Banque Syz Family Feud Over Crypto Strategy Ends With Heir’s Departure to Start Own Firm
Marc Syz, the son of Banque Syz founder Eric Syz, has left the Geneva-based private bank after a deepening disagreement over the firm’s crypto strategy, choosing instead to launch his own Bitcoin-focused venture.
The split marks one of the most visible generational clashes in Swiss private banking, pitting the conservative risk culture of the founding generation against a next-gen push to make digital assets a core part of the business.
Banque Syz, founded in 1996, manages roughly CHF 30 billion in client assets. Marc Syz had served as the bank’s crypto chief, advocating for a more aggressive Bitcoin allocation strategy within the firm’s wealth management offerings.
~CHF 30B
Assets under management — Banque Syz
Crypto Disagreement Splits the Syz Family at Banque Syz
The rift centers on how far and how fast the bank should move into digital assets. Marc Syz pushed for direct Bitcoin exposure and crypto-native products for the bank’s private clients, while the elder Eric Syz and the bank’s leadership favored a more cautious approach aligned with traditional private banking risk management.
The disagreement was not merely philosophical. It extended to concrete product decisions: whether Banque Syz should offer Bitcoin custody, structured crypto products, or even hold Bitcoin on its own balance sheet. The founding generation’s position reflected a broader institutional reluctance to take on the volatility and regulatory uncertainty of digital assets.
Marc Syz’s departure was confirmed in late March 2026, with reports indicating the split had been building for months. His exit cost the bank both a succession candidate and its most prominent internal advocate for digital asset adoption.
The story echoes a pattern familiar to crypto markets, where institutional adoption often hinges on internal champions willing to stake their careers on digital assets. BlackRock’s leadership has projected hundreds of millions in annual crypto revenue within five years, underscoring how large financial firms are increasingly forced to take a position.
Marc Syz Leaves to Build a Bitcoin-Focused Venture
Rather than joining another established bank, Marc Syz has chosen to start his own firm with a focus on Bitcoin treasury strategy. The venture aims to help companies and high-net-worth individuals integrate Bitcoin into their balance sheets and long-term holdings.
The new business represents the opposite of what Banque Syz was willing to offer under the family’s traditional leadership. Where the bank treated crypto as a peripheral, optional exposure, Marc Syz’s venture will make Bitcoin the central thesis.
Details on the venture’s funding, partners, or formal launch date have not yet been disclosed. It is also unclear whether Marc retains any equity stake in Banque Syz following his departure.
His move aligns with a broader shift among institutional insiders who see Bitcoin not just as a speculative asset but as a strategic reserve holding. Bitcoin’s recent outperformance relative to gold has strengthened the case for allocation among traditional wealth managers, a dynamic that likely fueled Marc Syz’s conviction that the bank was moving too slowly.
Why Swiss Private Banks Are Divided on Crypto
Switzerland hosts over 100 private banks managing trillions of Swiss francs in client assets. The sector’s defining characteristic is conservatism, with multi-generational client relationships built on capital preservation and discretion.

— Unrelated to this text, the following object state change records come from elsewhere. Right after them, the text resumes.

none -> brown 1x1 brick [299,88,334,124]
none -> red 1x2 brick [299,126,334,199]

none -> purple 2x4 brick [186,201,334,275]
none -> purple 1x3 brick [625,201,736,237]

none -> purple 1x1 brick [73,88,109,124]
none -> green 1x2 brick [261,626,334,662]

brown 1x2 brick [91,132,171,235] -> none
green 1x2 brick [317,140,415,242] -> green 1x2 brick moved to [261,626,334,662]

That culture makes crypto adoption inherently contentious. Yet an estimated one-third of Swiss private banks now offer some form of digital asset service, from custody to structured products.
~1 in 3
Swiss private banks now offering digital asset services
SEBA Bank and Sygnum Bank, both FINMA-regulated, have built entire business models around crypto-native banking. Julius Baer has introduced crypto custody for its clients. These moves have created competitive pressure on more traditional firms like Banque Syz that have been slower to act.

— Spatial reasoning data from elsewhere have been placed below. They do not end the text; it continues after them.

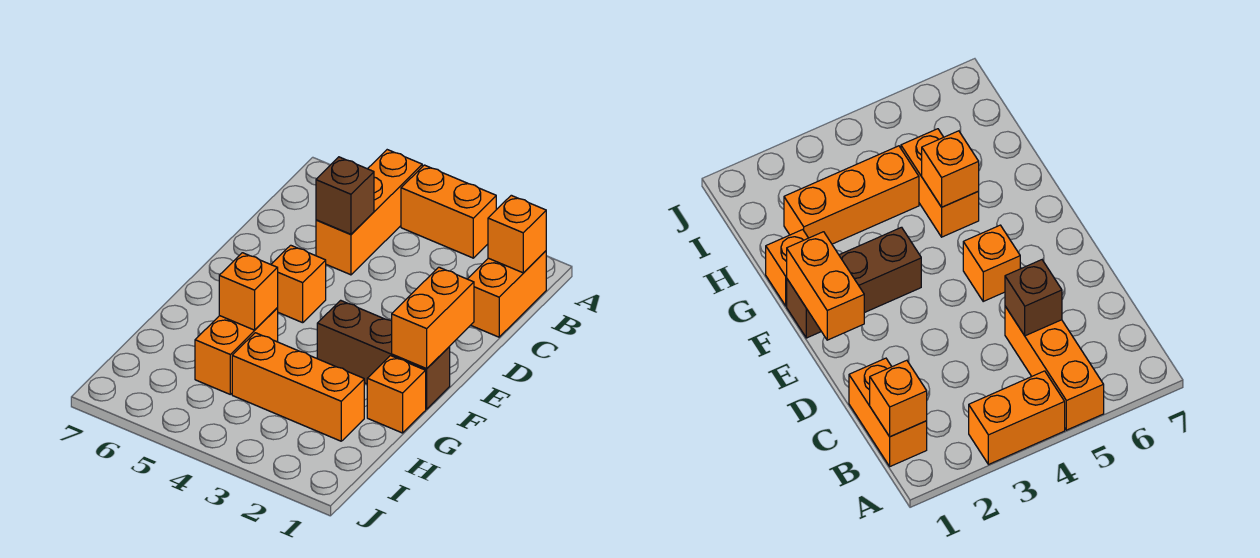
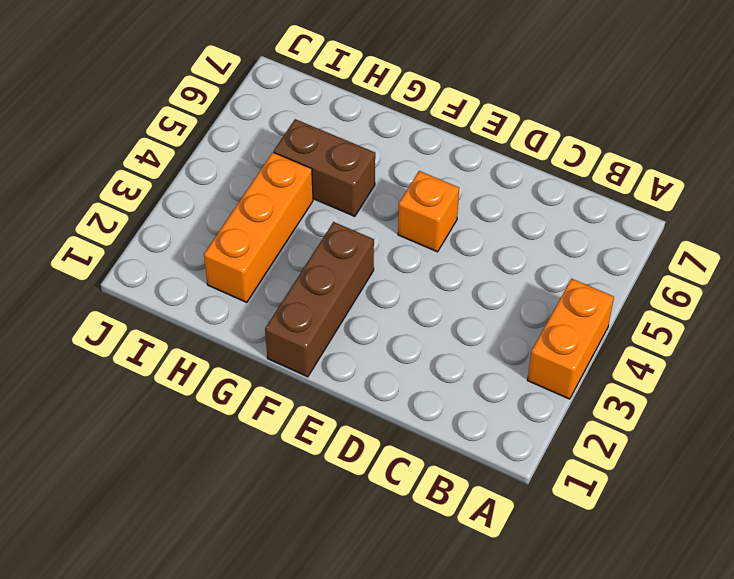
brown 1x2 brick [274,119,375,216] -> orange 1x2 brick [195,308,278,394]
none -> orange 1x3 brick [316,150,422,275]
none -> orange 1x2 brick [468,251,546,337]
none -> orange 1x1 brick [367,356,426,433]

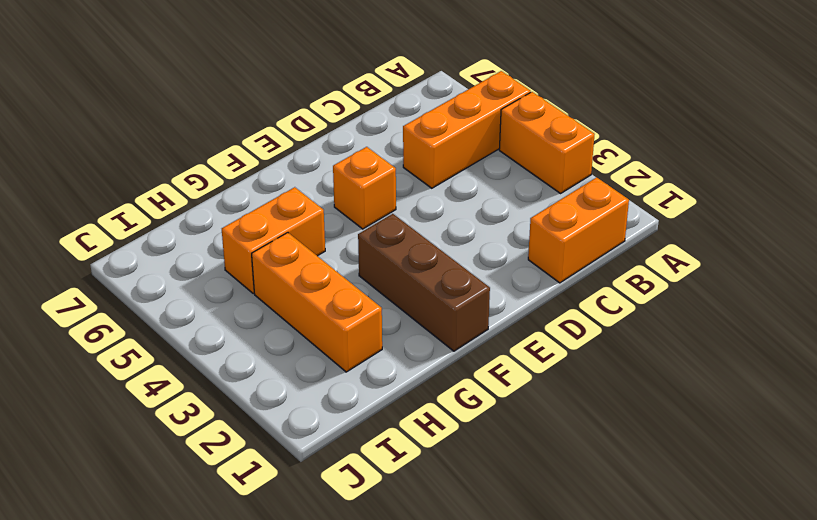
none -> orange 1x1 brick [367,356,426,433]
none -> orange 1x1 brick [488,195,546,273]
none -> brown 1x1 brick [316,157,374,234]

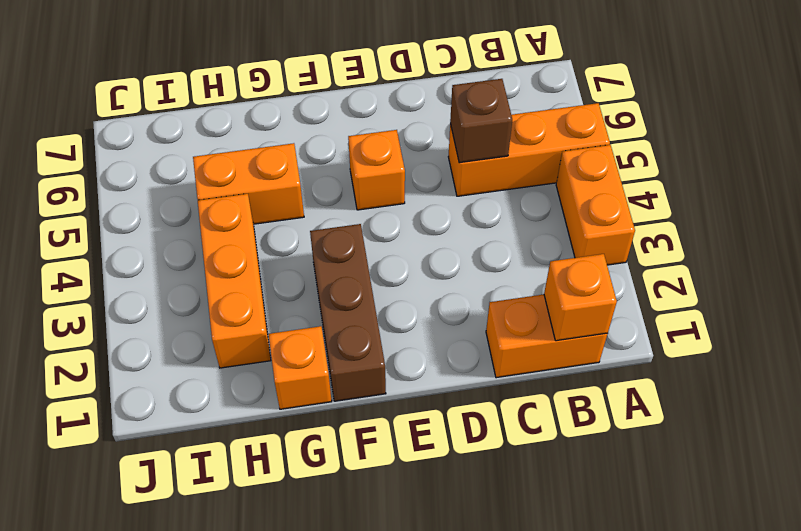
none -> orange 1x2 brick [392,267,474,369]
none -> orange 1x1 brick [219,253,278,330]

Switzerland’s financial regulator, FINMA, has established one of the clearest regulatory frameworks in the world for digital asset services, removing the regulatory ambiguity that banks in other jurisdictions cite as a reason for caution. That framework makes the Syz family’s disagreement harder to dismiss as mere risk prudence; the regulatory path exists, and competitors are already walking it.
The Banque Syz split is a visible fracture point in a broader generational tension across wealth management. Younger leaders at private banks increasingly see crypto not as a risk to manage but as a client demand to serve. Major asset managers are already positioning for this shift, with firms like BlackRock building dedicated crypto revenue streams that validate the institutional thesis Marc Syz championed inside his family’s bank.

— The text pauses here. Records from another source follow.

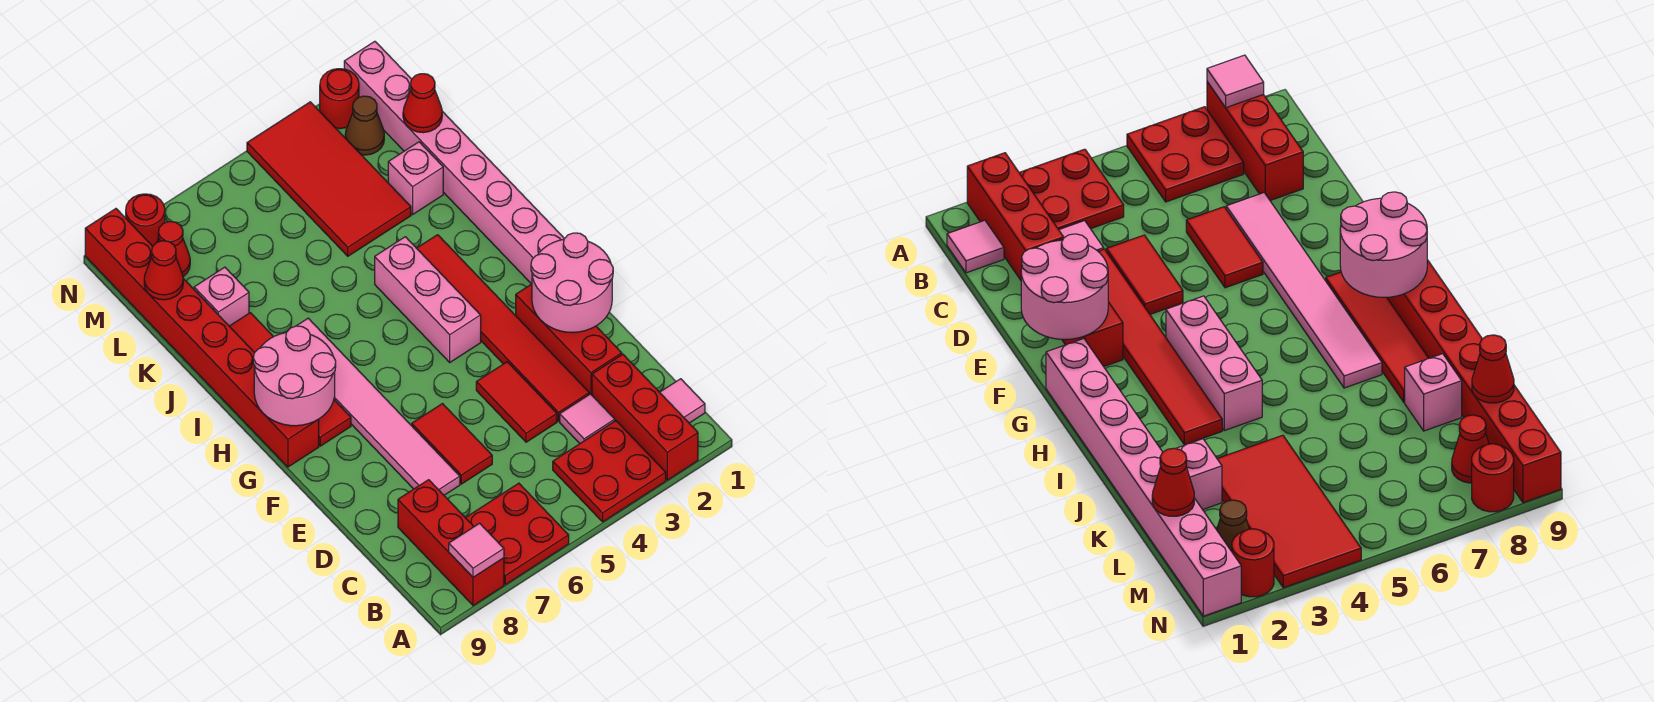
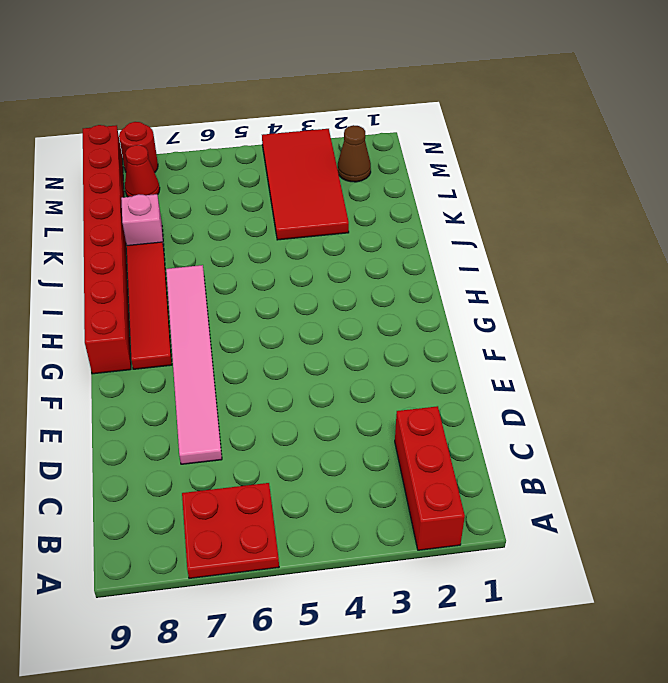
none -> red 2x2 plate [553,421,666,522]
none -> red 1x3 brick [398,480,504,606]
none -> pink 1x1 tile [660,379,705,423]

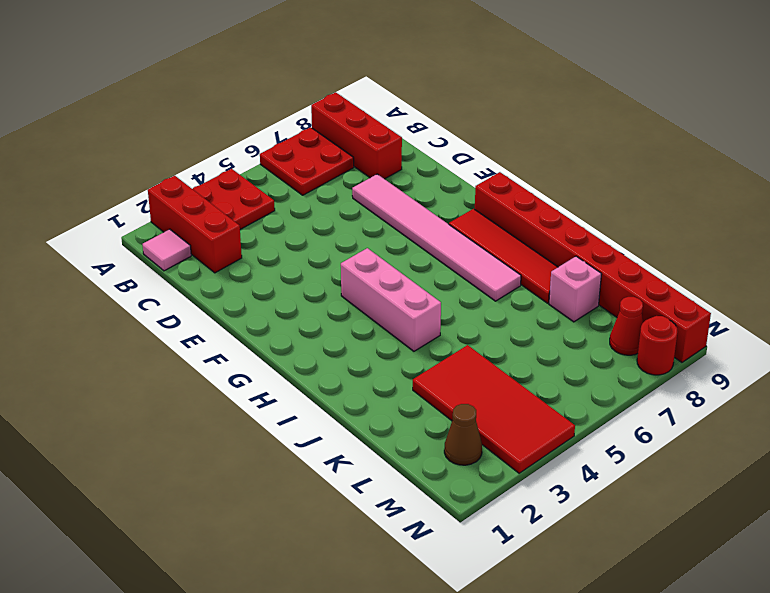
none -> pink 1x1 tile [560,394,615,443]
none -> red 1x3 brick [516,284,622,395]
none -> red 1x6 tile [417,235,589,421]

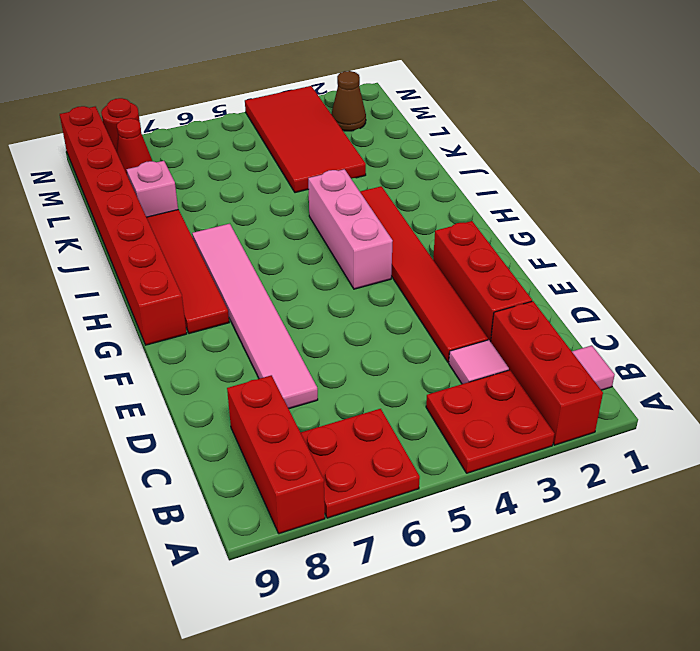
none -> red 1x2 tile [476,362,557,442]
none -> red 1x2 tile [412,404,492,484]
none -> pink 1x8 brick [344,41,564,284]

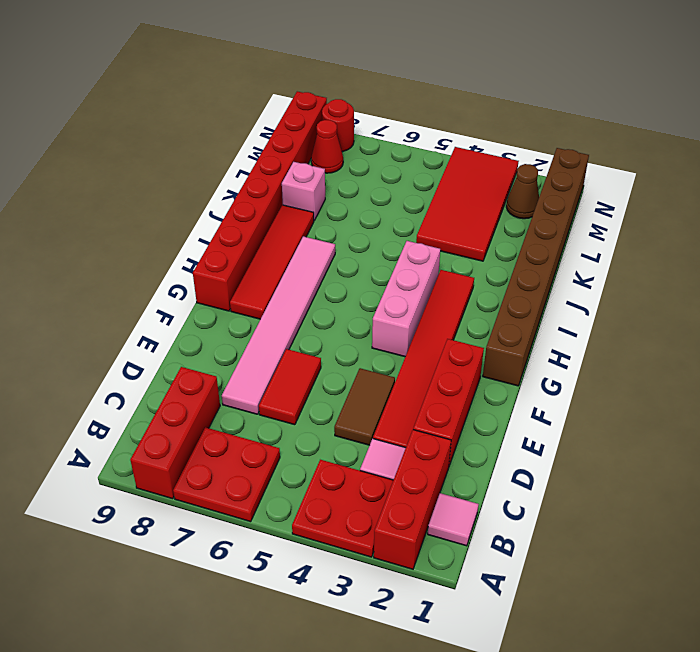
brown 1x2 tile [334,368,395,445] -> red 1x2 tile [476,362,557,442]
brown 1x8 brick [483,148,589,386] -> pink 1x8 brick [344,41,564,284]
none -> pink 1x1 brick [388,142,443,214]
none -> red 1x1 round brick [320,69,359,129]
none -> pink 1x1 tile [449,523,504,577]

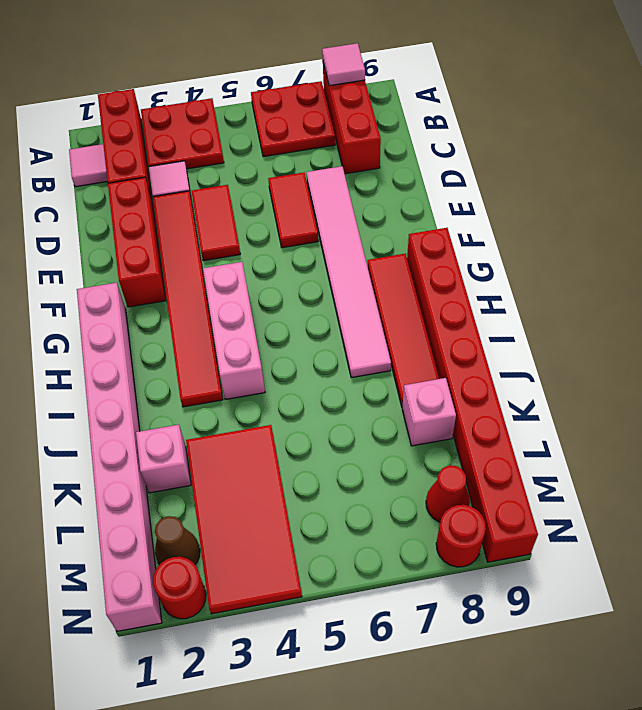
none -> pink 2x2 round brick [531,233,613,333]
none -> pink 2x2 round brick [253,326,336,426]
none -> red 1x1 cone [403,74,442,133]

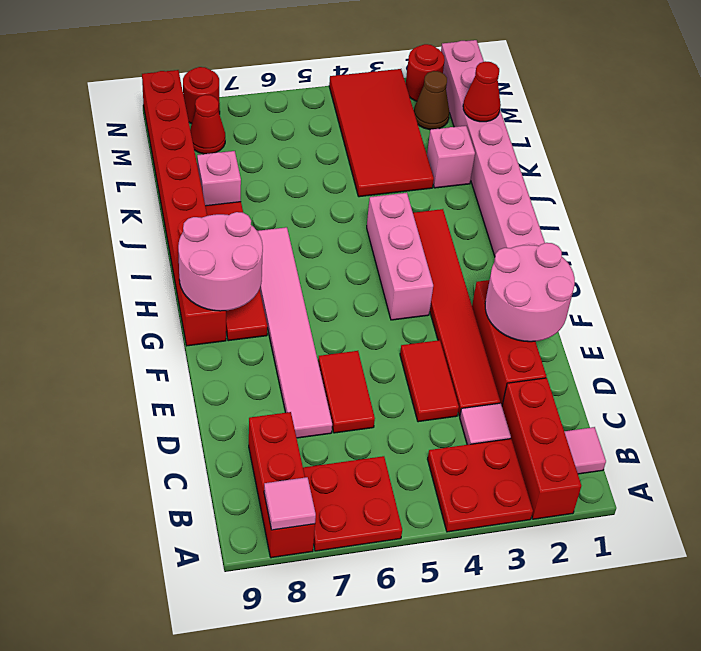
none -> red 1x1 cone [144,241,183,300]

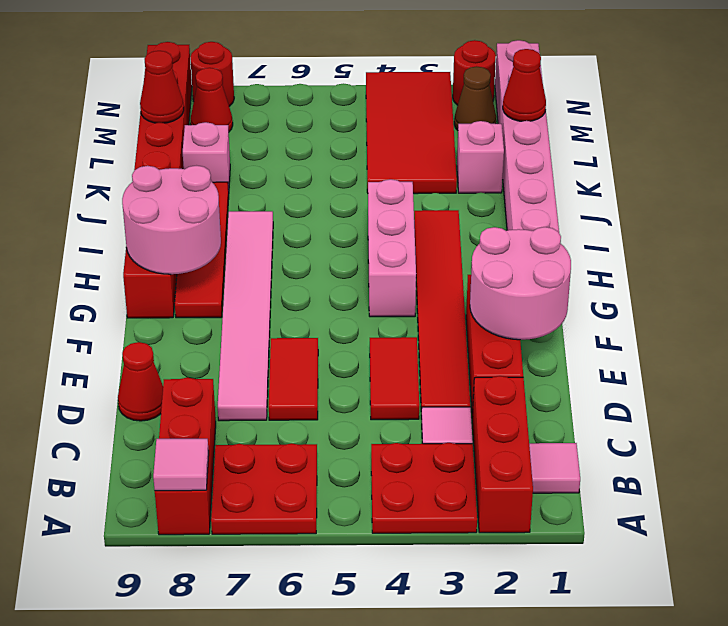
red 1x1 cone [118,342,163,421] -> none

For the Swiss crypto ecosystem, Marc Syz’s new venture adds another credible player with deep private banking DNA. Whether his departure weakens Banque Syz’s eventual crypto ambitions or simply accelerates a succession that was already overdue will depend on how the bank responds in the months ahead.
Disclaimer: This article is for informational purposes only and does not constitute financial or investment advice. Cryptocurrency and digital asset markets carry significant risk. Always do your own research before making decisions.